[Exercise instructions]
From the line containing "staining of adenocarcinoma" down to the line containing "no significant positivity" in the records below, reproduce every line exactly, ends included, and omit all others.

[Data in this exercise]

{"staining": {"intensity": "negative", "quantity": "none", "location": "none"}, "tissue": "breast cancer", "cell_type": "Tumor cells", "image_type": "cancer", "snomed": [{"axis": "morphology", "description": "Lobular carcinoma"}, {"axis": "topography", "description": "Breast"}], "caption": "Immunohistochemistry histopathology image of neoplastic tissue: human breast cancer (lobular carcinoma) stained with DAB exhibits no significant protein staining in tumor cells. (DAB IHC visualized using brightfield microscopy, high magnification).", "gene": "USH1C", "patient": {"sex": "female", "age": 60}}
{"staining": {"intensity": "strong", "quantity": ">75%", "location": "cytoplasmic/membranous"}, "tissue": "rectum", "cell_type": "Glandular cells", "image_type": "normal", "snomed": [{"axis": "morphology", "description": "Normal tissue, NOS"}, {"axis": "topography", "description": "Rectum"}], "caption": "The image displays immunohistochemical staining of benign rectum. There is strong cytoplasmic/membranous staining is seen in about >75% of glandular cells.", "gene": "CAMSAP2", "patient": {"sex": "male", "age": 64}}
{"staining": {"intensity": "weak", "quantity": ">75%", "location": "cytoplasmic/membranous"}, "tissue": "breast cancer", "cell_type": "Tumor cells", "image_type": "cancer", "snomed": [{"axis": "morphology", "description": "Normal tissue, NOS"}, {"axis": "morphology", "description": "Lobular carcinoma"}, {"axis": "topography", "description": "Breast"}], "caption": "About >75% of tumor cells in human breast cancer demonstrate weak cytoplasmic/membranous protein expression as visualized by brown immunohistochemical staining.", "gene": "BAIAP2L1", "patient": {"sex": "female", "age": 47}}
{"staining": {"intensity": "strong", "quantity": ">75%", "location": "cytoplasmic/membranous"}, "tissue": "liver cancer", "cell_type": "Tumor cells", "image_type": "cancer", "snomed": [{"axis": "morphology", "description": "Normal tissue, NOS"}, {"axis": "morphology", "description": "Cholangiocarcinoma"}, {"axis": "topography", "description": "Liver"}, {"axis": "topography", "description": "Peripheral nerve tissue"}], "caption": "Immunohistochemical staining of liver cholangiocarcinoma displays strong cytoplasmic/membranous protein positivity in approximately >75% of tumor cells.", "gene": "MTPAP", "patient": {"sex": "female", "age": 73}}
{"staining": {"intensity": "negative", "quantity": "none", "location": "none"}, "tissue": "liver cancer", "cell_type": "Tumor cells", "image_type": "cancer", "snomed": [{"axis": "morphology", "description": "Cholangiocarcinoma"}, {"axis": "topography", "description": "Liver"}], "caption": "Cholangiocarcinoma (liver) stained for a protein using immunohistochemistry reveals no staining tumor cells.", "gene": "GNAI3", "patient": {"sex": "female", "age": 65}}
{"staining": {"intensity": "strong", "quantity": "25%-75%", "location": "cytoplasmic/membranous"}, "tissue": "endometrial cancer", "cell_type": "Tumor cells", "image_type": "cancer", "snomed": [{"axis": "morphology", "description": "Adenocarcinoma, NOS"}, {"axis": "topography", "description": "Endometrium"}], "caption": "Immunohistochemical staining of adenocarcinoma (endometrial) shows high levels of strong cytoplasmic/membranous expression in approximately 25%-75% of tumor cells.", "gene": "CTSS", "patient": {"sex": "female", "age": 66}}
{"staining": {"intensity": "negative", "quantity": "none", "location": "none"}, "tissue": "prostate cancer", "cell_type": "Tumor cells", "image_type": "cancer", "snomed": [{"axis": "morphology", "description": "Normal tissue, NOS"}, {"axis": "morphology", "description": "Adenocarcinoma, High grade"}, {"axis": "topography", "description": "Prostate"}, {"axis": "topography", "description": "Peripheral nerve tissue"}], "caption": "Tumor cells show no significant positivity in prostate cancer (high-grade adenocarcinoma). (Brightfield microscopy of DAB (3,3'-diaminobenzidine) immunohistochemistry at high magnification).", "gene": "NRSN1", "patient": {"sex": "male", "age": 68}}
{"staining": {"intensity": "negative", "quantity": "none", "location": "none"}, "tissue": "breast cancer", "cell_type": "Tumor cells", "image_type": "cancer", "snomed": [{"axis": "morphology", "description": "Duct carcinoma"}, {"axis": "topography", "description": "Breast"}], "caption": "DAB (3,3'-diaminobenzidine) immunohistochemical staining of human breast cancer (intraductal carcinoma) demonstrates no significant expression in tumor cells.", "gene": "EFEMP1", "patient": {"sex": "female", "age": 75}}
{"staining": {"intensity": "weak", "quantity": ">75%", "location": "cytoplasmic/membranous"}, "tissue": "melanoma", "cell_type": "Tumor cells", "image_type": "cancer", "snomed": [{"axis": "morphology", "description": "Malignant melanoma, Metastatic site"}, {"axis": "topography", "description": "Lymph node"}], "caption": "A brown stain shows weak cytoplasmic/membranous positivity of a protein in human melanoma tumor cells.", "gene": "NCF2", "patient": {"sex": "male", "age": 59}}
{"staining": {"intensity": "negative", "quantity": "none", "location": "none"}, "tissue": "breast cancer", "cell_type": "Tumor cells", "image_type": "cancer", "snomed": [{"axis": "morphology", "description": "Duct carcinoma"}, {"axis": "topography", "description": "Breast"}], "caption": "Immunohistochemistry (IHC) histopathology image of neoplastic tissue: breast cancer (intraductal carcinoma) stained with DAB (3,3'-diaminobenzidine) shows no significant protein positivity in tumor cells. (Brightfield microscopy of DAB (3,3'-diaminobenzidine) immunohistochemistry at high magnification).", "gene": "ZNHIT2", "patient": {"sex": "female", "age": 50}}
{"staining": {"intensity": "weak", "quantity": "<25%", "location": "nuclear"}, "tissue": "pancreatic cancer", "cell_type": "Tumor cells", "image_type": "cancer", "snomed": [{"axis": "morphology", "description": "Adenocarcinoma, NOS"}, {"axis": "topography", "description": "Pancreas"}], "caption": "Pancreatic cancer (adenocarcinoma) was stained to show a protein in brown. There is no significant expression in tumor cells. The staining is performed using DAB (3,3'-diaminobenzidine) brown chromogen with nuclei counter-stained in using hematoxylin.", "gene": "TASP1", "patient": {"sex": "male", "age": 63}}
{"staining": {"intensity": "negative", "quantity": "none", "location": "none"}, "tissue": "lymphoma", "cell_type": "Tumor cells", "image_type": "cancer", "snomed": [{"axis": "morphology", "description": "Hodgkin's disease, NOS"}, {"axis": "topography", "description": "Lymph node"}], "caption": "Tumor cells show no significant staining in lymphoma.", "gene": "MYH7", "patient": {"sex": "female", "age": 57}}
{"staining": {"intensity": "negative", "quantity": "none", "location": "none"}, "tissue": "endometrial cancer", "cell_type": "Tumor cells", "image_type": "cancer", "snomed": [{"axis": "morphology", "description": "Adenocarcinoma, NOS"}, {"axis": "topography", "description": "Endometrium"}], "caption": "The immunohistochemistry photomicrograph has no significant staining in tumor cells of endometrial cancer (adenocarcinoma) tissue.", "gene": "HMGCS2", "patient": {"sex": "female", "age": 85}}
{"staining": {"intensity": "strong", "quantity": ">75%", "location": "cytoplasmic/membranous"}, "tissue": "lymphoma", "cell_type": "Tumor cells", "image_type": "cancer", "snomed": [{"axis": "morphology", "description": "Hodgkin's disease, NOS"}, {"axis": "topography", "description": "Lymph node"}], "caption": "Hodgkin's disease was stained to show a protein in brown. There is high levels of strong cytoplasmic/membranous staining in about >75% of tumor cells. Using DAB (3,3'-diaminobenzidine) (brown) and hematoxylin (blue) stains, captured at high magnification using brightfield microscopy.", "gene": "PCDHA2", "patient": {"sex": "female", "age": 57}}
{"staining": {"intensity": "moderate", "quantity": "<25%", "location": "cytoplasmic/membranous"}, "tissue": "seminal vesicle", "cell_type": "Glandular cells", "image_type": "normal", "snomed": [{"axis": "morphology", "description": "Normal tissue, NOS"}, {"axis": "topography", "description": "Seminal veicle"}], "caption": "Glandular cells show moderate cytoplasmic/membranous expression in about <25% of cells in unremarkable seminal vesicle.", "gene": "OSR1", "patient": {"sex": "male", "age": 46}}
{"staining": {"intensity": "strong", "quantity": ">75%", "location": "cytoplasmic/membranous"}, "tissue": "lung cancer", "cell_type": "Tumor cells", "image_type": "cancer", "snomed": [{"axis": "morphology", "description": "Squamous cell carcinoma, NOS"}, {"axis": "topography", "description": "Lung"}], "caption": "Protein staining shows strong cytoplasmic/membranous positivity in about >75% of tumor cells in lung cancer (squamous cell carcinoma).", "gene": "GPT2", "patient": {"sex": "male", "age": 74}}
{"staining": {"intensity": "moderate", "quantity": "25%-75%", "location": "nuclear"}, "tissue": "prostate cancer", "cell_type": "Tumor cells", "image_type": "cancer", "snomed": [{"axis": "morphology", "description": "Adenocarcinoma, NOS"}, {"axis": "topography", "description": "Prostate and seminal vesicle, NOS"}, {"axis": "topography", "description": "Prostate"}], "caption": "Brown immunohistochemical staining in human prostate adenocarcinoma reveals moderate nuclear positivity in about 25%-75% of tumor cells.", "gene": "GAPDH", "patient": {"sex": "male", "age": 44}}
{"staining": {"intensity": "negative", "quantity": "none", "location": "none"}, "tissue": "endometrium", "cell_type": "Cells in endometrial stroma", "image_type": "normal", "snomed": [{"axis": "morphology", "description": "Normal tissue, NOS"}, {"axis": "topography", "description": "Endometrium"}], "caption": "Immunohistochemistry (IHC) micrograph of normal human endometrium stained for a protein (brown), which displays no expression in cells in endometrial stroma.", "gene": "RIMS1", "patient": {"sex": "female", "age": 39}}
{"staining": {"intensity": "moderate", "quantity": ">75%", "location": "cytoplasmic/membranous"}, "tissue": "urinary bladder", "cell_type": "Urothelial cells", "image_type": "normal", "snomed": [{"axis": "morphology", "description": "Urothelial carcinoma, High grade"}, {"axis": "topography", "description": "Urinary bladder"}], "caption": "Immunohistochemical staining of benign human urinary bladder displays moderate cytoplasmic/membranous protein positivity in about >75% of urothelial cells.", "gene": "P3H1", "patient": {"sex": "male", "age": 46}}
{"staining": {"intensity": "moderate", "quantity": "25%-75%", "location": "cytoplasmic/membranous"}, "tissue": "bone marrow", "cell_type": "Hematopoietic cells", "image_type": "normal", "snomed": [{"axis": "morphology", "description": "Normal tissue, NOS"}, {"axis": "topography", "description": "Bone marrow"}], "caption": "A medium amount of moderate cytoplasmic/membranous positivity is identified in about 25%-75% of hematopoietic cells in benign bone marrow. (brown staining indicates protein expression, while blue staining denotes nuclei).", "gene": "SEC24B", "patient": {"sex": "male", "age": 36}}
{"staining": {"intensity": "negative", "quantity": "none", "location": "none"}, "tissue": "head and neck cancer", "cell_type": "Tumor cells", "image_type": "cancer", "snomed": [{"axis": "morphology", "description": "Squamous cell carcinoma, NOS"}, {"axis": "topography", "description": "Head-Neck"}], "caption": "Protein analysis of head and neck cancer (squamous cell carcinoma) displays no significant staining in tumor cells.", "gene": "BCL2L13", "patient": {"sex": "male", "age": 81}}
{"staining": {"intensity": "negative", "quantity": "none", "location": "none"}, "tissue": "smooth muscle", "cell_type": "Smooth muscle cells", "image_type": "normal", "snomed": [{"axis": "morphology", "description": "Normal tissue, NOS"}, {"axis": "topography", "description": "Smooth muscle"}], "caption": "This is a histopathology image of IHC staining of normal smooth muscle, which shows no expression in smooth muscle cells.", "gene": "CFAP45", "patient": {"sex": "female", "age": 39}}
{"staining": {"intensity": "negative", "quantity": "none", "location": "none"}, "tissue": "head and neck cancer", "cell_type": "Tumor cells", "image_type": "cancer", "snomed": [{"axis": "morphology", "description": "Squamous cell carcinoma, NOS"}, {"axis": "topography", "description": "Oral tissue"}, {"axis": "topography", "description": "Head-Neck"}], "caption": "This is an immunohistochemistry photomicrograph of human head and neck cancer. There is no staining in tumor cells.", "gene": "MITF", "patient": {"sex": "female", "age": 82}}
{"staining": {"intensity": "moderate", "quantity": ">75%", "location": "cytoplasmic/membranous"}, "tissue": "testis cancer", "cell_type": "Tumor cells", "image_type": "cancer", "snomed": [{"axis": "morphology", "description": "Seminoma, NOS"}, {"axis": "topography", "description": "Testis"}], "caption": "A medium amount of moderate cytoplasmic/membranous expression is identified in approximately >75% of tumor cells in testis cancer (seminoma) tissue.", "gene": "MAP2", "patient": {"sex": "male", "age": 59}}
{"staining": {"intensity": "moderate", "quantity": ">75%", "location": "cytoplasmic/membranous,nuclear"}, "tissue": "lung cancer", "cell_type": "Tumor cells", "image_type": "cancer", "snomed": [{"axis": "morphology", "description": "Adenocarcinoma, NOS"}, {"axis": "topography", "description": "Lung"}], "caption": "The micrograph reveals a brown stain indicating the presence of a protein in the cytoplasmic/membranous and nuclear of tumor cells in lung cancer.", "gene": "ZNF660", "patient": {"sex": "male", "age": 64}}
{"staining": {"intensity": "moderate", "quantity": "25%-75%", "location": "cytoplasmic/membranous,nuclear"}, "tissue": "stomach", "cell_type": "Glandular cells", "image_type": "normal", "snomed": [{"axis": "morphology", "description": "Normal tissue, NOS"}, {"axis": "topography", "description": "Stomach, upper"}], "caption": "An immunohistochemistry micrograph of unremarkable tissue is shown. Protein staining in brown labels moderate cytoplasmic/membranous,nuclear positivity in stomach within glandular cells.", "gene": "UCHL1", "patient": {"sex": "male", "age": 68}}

[Response below]
{"staining": {"intensity": "strong", "quantity": "25%-75%", "location": "cytoplasmic/membranous"}, "tissue": "endometrial cancer", "cell_type": "Tumor cells", "image_type": "cancer", "snomed": [{"axis": "morphology", "description": "Adenocarcinoma, NOS"}, {"axis": "topography", "description": "Endometrium"}], "caption": "Immunohistochemical staining of adenocarcinoma (endometrial) shows high levels of strong cytoplasmic/membranous expression in approximately 25%-75% of tumor cells.", "gene": "CTSS", "patient": {"sex": "female", "age": 66}}
{"staining": {"intensity": "negative", "quantity": "none", "location": "none"}, "tissue": "prostate cancer", "cell_type": "Tumor cells", "image_type": "cancer", "snomed": [{"axis": "morphology", "description": "Normal tissue, NOS"}, {"axis": "morphology", "description": "Adenocarcinoma, High grade"}, {"axis": "topography", "description": "Prostate"}, {"axis": "topography", "description": "Peripheral nerve tissue"}], "caption": "Tumor cells show no significant positivity in prostate cancer (high-grade adenocarcinoma). (Brightfield microscopy of DAB (3,3'-diaminobenzidine) immunohistochemistry at high magnification).", "gene": "NRSN1", "patient": {"sex": "male", "age": 68}}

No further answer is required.